The following is some code to generate a sample dataframe:
fruits=pd.DataFrame()
fruits['month']=['jan','feb','feb','march','jan','april','april','june','march','march','june','april']
fruits['fruit']=['apple','orange','pear','orange','apple','pear','cherry','pear','orange','cherry','apple','cherry']
ind=fruits.index
ind_mnth=fruits['month'].values
fruits['price']=[30,20,40,25,30 ,45,60,45,25,55,37,60]
fruits_grp = fruits.set_index([ind_mnth, ind],drop=False)
How can I shuffle the outer index randomly and inner index in a different random order in this multi-index data frame?
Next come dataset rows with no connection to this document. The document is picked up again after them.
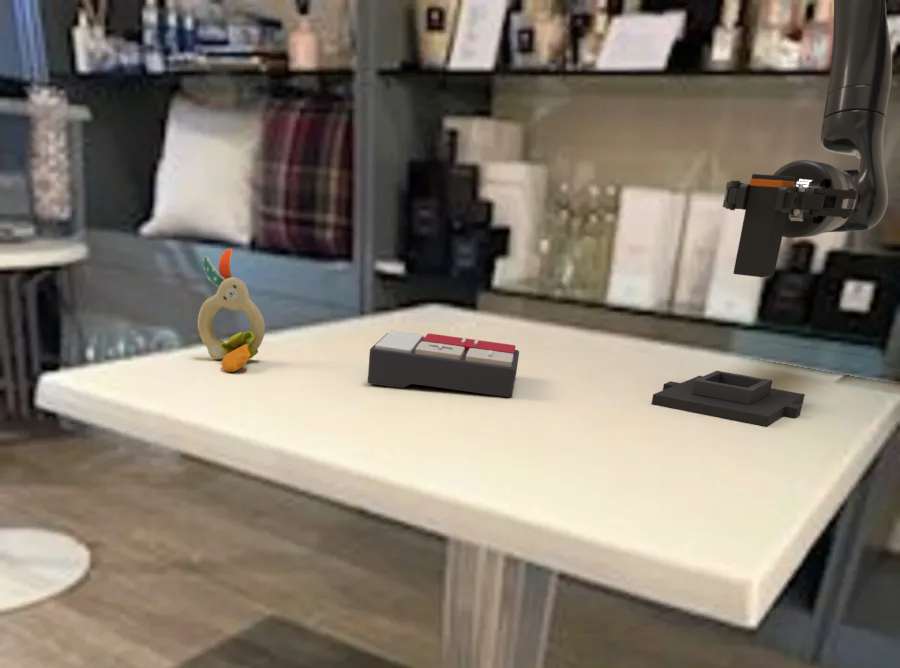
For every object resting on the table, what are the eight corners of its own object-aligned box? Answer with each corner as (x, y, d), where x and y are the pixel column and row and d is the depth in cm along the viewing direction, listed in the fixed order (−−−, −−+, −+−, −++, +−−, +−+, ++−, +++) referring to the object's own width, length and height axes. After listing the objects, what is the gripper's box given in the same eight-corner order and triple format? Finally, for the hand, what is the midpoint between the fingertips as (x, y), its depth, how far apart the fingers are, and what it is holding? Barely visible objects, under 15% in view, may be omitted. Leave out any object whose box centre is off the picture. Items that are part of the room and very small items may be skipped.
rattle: (175, 366, 92) (166, 250, 87) (212, 353, 100) (205, 245, 95) (240, 374, 91) (235, 256, 86) (273, 360, 98) (270, 251, 93)
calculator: (516, 361, 87) (369, 341, 88) (510, 403, 89) (366, 383, 90) (520, 342, 97) (388, 324, 98) (515, 381, 99) (385, 363, 100)
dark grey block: (744, 271, 90) (764, 175, 86) (774, 275, 89) (795, 177, 85) (732, 273, 87) (751, 173, 83) (763, 277, 86) (784, 175, 82)
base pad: (687, 382, 102) (691, 360, 101) (814, 405, 95) (819, 382, 94) (640, 401, 91) (644, 377, 90) (779, 429, 85) (785, 403, 83)
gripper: (750, 158, 97) (696, 149, 84) (884, 165, 91) (848, 157, 78) (736, 231, 101) (682, 233, 88) (865, 243, 94) (827, 248, 81)
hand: (761, 198), depth 83 cm, fingers closed on dark grey block, 3 cm apart
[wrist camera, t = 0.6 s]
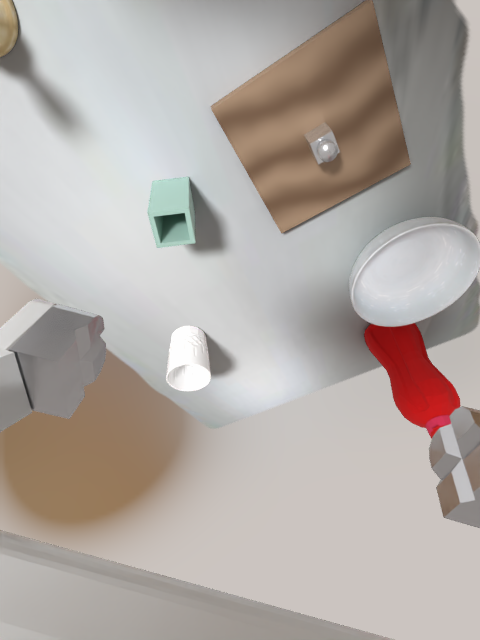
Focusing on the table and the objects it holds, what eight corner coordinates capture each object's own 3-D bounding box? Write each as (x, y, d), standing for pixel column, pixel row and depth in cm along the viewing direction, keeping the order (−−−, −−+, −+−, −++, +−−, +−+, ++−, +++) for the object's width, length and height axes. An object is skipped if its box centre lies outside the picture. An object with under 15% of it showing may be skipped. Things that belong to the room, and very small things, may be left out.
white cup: (195, 355, 77) (196, 395, 70) (161, 342, 74) (158, 383, 67) (216, 332, 73) (219, 372, 66) (180, 317, 70) (179, 358, 62)
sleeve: (152, 181, 52) (147, 212, 45) (188, 176, 52) (188, 207, 45) (160, 214, 55) (157, 247, 49) (194, 210, 55) (195, 243, 49)
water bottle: (386, 350, 83) (441, 459, 65) (355, 331, 77) (406, 444, 59) (422, 325, 78) (493, 435, 60) (392, 303, 73) (460, 416, 55)
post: (304, 134, 48) (313, 148, 44) (325, 122, 47) (336, 135, 44) (312, 154, 50) (321, 169, 46) (332, 142, 49) (343, 157, 45)
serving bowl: (336, 310, 73) (346, 336, 68) (343, 212, 58) (357, 236, 53) (442, 293, 72) (461, 317, 67) (477, 190, 58) (504, 212, 53)
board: (210, 106, 46) (211, 109, 45) (367, -1, 40) (372, 0, 39) (279, 228, 59) (281, 233, 58) (406, 160, 53) (410, 164, 52)
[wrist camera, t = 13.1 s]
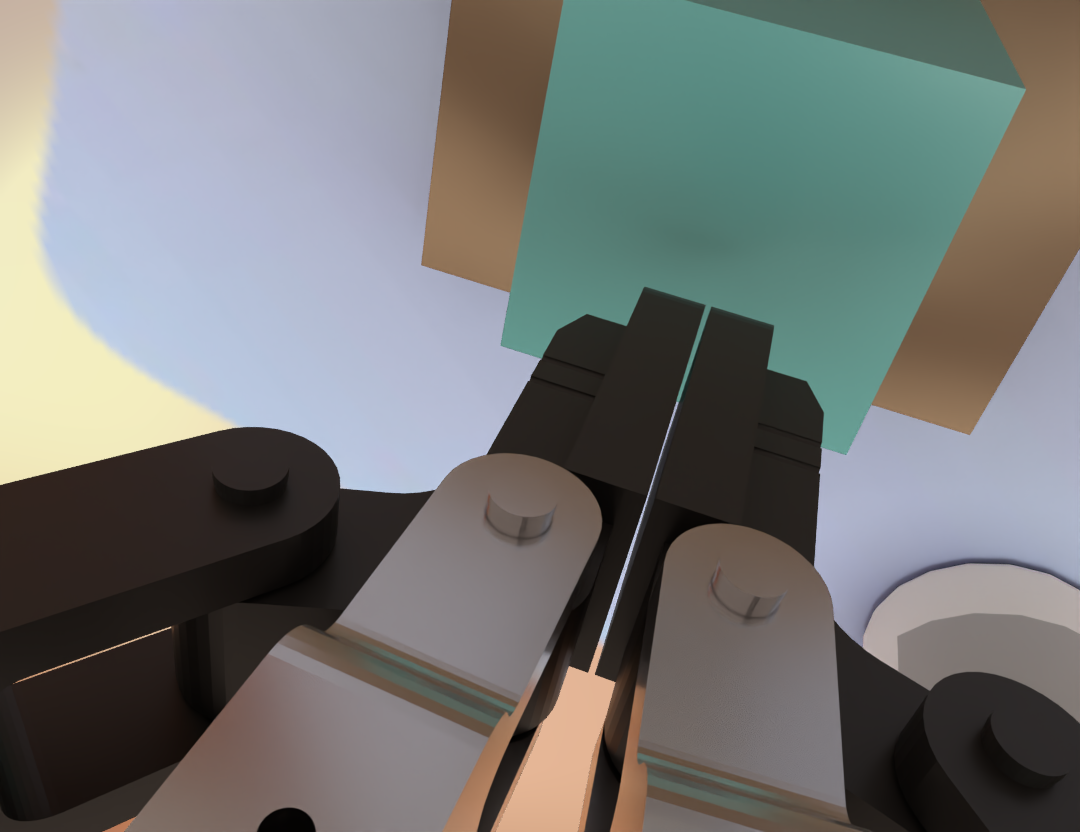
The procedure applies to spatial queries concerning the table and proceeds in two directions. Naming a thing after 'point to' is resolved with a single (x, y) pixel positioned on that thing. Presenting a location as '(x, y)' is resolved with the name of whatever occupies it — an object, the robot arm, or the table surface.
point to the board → (965, 271)
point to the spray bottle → (983, 629)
Assuming this dataframe with MultiIndex as input:
month fruit price
jan 0 jan apple 30
feb 1 feb orange 20
2 feb pear 40
march 3 march orange 25
jan 4 jan apple 30
april 5 april pear 45
6 april cherry 60
june 7 june pear 45
march 8 march orange 25
9 march cherry 55
june 10 june apple 37
april 11 april cherry 60
First shuffle the whole DataFrame, then regroup the months by indexing on a random order:
np.random.seed(0)
idx0 = np.unique(fruits_grp.index.get_level_values(0))
np.random.shuffle(idx0)
fruits_grp.sample(frac=1).loc[idx0]
output:
month fruit price
jan 0 jan apple 30
4 jan apple 30
april 6 april cherry 60
5 april pear 45
11 april cherry 60
feb 1 feb orange 20
2 feb pear 40
june 10 june apple 37
7 june pear 45
march 8 march orange 25
9 march cherry 55
3 march orange 25